An possible explanation of these attitudes is that pure value signals are too easy to costlessly fake so we use factual claims to communicate group membership, e.g., claims about innate differences not values of gender equality to evaluate your worth as a feminist ally.
When the estimation mechanism is a bunch of people we can count on them to understand these factual signals and aver from forcing us into a consensus which signals animosity toward some group we value. If controversial data comes up economist experts can be counted on to convey it relatively diplomatically but the results of experiments or prediction markets can force us into positions where the clear fact we are bound to accept is of the form that would signal disloyalty to an ally group.
On reflection I think there might be two different phenomena at play.
There is definitely the "I want to talk about how evil republicans/democrats are so let me toss up some facts that make them look bad and me good," e.g., did you know about the emoluments clause. I didn't realize the first time I read your post you were talking about this kind of situation because I don't think this kind of use of facts has much impact on the actual choices people make (except maybe occasionally being backed into rhetorical corners). When the tables are turned and the same fact pattern fits their guy people just come up with a reason it's not comparable.
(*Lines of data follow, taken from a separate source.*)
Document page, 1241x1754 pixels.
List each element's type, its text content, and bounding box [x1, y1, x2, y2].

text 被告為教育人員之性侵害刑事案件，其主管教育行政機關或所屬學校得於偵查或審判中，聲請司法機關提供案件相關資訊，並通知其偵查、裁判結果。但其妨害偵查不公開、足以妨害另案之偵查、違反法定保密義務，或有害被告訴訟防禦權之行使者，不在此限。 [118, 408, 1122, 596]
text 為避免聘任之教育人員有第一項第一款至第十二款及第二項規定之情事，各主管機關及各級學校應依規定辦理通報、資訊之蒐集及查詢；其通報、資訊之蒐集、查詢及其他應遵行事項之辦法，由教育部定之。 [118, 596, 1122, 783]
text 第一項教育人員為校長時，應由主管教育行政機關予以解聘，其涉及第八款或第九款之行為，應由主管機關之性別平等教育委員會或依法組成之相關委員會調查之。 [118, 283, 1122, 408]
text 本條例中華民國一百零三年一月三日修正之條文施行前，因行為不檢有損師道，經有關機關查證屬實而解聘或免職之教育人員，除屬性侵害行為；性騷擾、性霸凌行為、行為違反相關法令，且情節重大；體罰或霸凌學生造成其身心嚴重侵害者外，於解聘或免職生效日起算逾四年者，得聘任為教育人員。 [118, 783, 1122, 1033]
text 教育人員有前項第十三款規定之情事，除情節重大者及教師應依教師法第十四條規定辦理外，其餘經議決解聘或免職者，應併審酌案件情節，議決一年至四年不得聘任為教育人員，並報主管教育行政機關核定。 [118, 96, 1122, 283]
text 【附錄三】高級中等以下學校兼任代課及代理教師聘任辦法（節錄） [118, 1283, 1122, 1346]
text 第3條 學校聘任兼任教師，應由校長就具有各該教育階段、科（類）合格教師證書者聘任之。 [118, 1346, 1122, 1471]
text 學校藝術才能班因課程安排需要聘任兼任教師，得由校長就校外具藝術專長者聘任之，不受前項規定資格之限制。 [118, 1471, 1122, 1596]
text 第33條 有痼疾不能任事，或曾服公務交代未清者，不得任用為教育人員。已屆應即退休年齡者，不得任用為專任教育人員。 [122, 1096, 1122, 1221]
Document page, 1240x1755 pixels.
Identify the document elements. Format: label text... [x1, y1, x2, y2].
However, uncontrollable estimation mechanisms really don't create any problems for fact-soldiers like this. Indeed, since we quote facts in this way largely by selecting a few facts from a large repository the *more* prediction mechanisms with a whiff of legitimacy the better as I can just cite the one I want. If your theory was correct it should equally well predict that people should oppose things like organized queries of economists views on school vouchers, minimum wage etc.. but everyone seems fine with this idea even without specific questions in mind.